Indigenous community-led reforestation and agroforestry in the Amazon
This case study highlights the work of Instituto Raoni, which protects and surveils over two million hectares of indigenous land, including the largest remaining contiguous segment of the Amazon rainforest.
Instituto Raoni (Raoni Institute) is the organizational face of the Kayapó, a Brazilian indigenous group that is fighting deforestation of the Amazon. The Kayapó indigenous peoples’ land is located in the so-called “Deforestation Ring” of the Amazon where deforestation pressures are most severe. Their territory is also part of the South Amazon Ecotones Ecological Corridor which is remarkably rich in biodiversity. Instituto Raoni encourages young Kayapó community members to act as “video warriors” documenting illegal logging and other activities that risk the integrity of their land. It also works to enable and teach sustainable agriculture and agroforestry methods to support the conservation of their land. In particular, Kayapó women play a key role in their communities as the sole custodians of agriculture and work to recover degraded land and implement agroforestry principles.
One of the main interventions has been the reduction in the use of fire to prepare land for agriculture to both reduce the communities’ carbon emissions and the impact of forest fires. Partnerships with NGOs have allowed for the expansion of sustainable agricultural practices, community farms, and the conservation of traditional crop varieties to further bring community needs into harmony with the surrounding landscape and ecosystem. Efforts to strengthen sustainable production chains have allowed the selling of handicrafts and non-timber forest products.

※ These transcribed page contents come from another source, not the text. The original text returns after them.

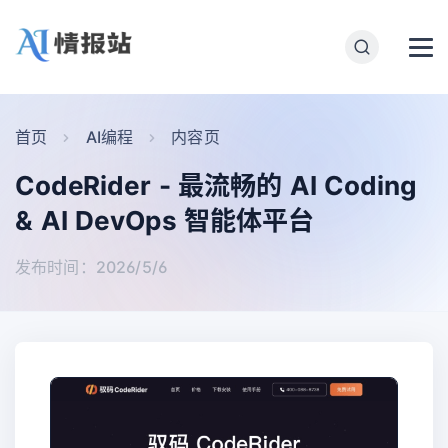
首页
AI编程
内容页
CodeRider - 最流畅的 AI Coding
& AI DevOps 智能体平台
发布时间：2026/5/6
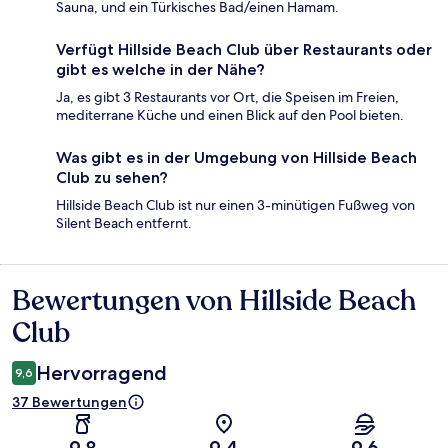
Sauna, und ein Türkisches Bad/einen Hamam.
Verfügt Hillside Beach Club über Restaurants oder
gibt es welche in der Nähe?
Ja, es gibt 3 Restaurants vor Ort, die Speisen im Freien,
mediterrane Küche und einen Blick auf den Pool bieten.
Was gibt es in der Umgebung von Hillside Beach
Club zu sehen?
Hillside Beach Club ist nur einen 3-minütigen Fußweg von
Silent Beach entfernt.
Bewertungen von Hillside Beach
Bewertungen
Club
Hervorragend
9,6
37 Bewertungen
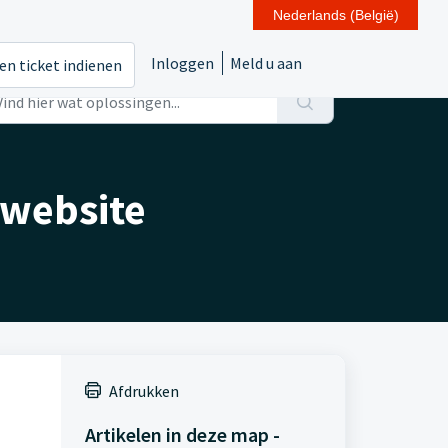
Nederlands (België)
Inloggen
Meld u aan
en ticket indienen
 website
Afdrukken
Artikelen in deze map -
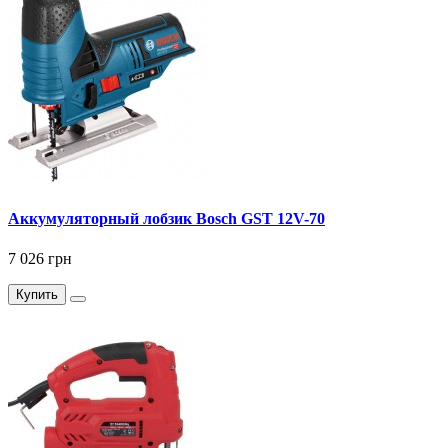
Аккумуляторный лобзик Bosch GST 12V-70
7 026 грн
Купить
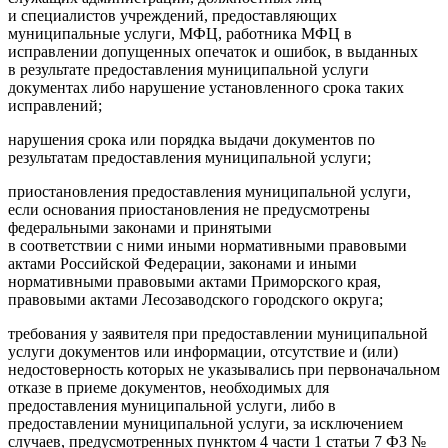
и специалистов учреждений, предоставляющих
муниципальные услуги, МФЦ, работника МФЦ в
исправлении допущенных опечаток и ошибок, в выданных
в результате предоставления муниципальной услуги
документах либо нарушение установленного срока таких
исправлений;
нарушения срока или порядка выдачи документов по
результатам предоставления муниципальной услуги;
приостановления предоставления муниципальной услуги,
если основания приостановления не предусмотрены
федеральными законами и принятыми
в соответствии с ними иными нормативными правовыми
актами Российской Федерации, законами и иными
нормативными правовыми актами Приморского края,
правовыми актами Лесозаводского городского округа;
требования у заявителя при предоставлении муниципальной
услуги документов или информации, отсутствие и (или)
недостоверность которых не указывались при первоначальном
отказе в приеме документов, необходимых для
предоставления муниципальной услуги, либо в
предоставлении муниципальной услуги, за исключением
случаев, предусмотренных пунктом 4 части 1 статьи 7 ФЗ №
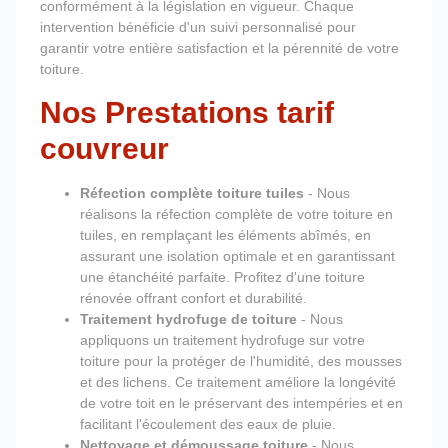
conformément à la législation en vigueur. Chaque
intervention bénéficie d'un suivi personnalisé pour
garantir votre entière satisfaction et la pérennité de votre
toiture.
Nos Prestations tarif
couvreur
Réfection complète toiture tuiles
- Nous
réalisons la réfection complète de votre toiture en
tuiles, en remplaçant les éléments abîmés, en
assurant une isolation optimale et en garantissant
une étanchéité parfaite. Profitez d'une toiture
rénovée offrant confort et durabilité.
Traitement hydrofuge de toiture
- Nous
appliquons un traitement hydrofuge sur votre
toiture pour la protéger de l'humidité, des mousses
et des lichens. Ce traitement améliore la longévité
de votre toit en le préservant des intempéries et en
facilitant l'écoulement des eaux de pluie.
Nettoyage et démoussage toiture
- Nous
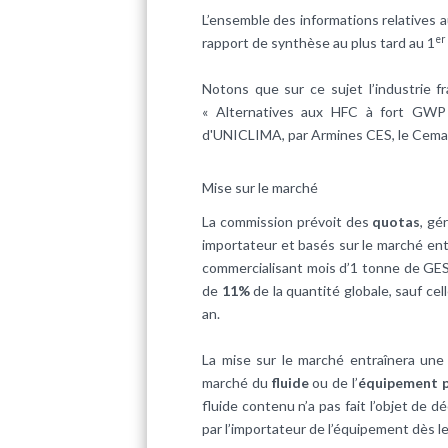
L’ensemble des informations relatives a
er
rapport de synthèse au plus tard au 1
Notons que sur ce sujet l’industrie fr
« Alternatives aux HFC à fort GWP 
d'UNICLIMA, par Armines CES, le Cemaf
Mise sur le marché
La commission prévoit des
quotas
, gé
importateur et basés sur le marché en
commercialisant mois d’1 tonne de GES 
de
11%
de la quantité globale, sauf c
an.
La mise sur le marché entraînera un
marché du
fluide
ou de l’
équipement 
fluide contenu n’a pas fait l’objet de d
par l’importateur de l’équipement dès le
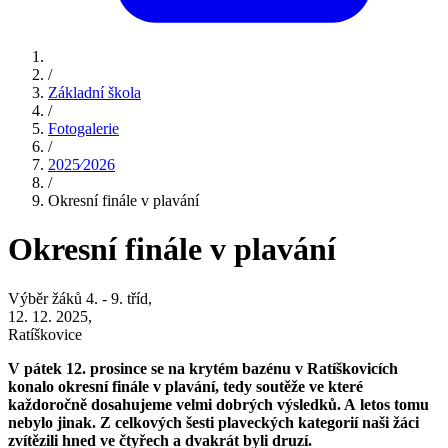
/
Základní škola
/
Fotogalerie
/
2025⁄2026
/
Okresní finále v plavání
Okresní finále v plavání
Výběr žáků 4. - 9. tříd,
12. 12. 2025,
Ratíškovice
V pátek 12. prosince se na krytém bazénu v Ratíškovicích
konalo okresní finále v plavání, tedy soutěže ve které
každoročně dosahujeme velmi dobrých výsledků. A letos tomu
nebylo jinak. Z celkových šesti plaveckých kategorií naši žáci
zvítězili hned ve čtyřech a dvakrát byli druzí.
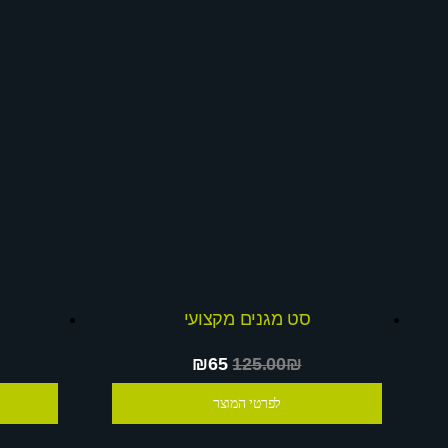
סט מגנים מקצועי
₪65
125.00₪
לפרטי המוצר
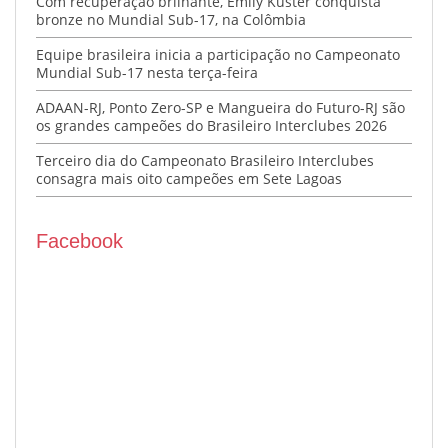
Com recuperação brilhante, Emily Kuster conquista
bronze no Mundial Sub-17, na Colômbia
Equipe brasileira inicia a participação no Campeonato
Mundial Sub-17 nesta terça-feira
ADAAN-RJ, Ponto Zero-SP e Mangueira do Futuro-RJ são
os grandes campeões do Brasileiro Interclubes 2026
Terceiro dia do Campeonato Brasileiro Interclubes
consagra mais oito campeões em Sete Lagoas
Facebook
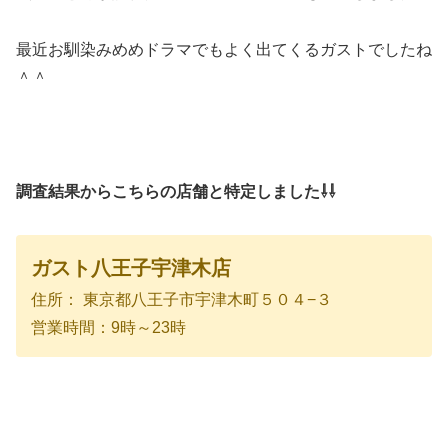
最近お馴染みめめドラマでもよく出てくるガストでしたね
＾＾
調査結果からこちらの店舗と特定しました⇩⇩
ガスト八王子宇津木店
住所： 東京都八王子市宇津木町５０４−３
営業時間：9時～23時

The work has resulted in benefits for mitigating the communities’ climate change impacts via reduced reliance on fire in agricultural practices, which also limits the risk of fires spreading and further contributing to deforestation. Ecosystem Health benefits arose from from Kayapó women recovering 13 hectares of degraded land through the implementation of agroforestry systems with an emphasis on the planting of native fruit species. The strengthening of fair-trade production chains, including the production of non-timber forest products like honey, is also reported to have generated income between BRL $500.00 (US$134) and BRL $2,000.00 (US $36) for nearly 70 indigenous families.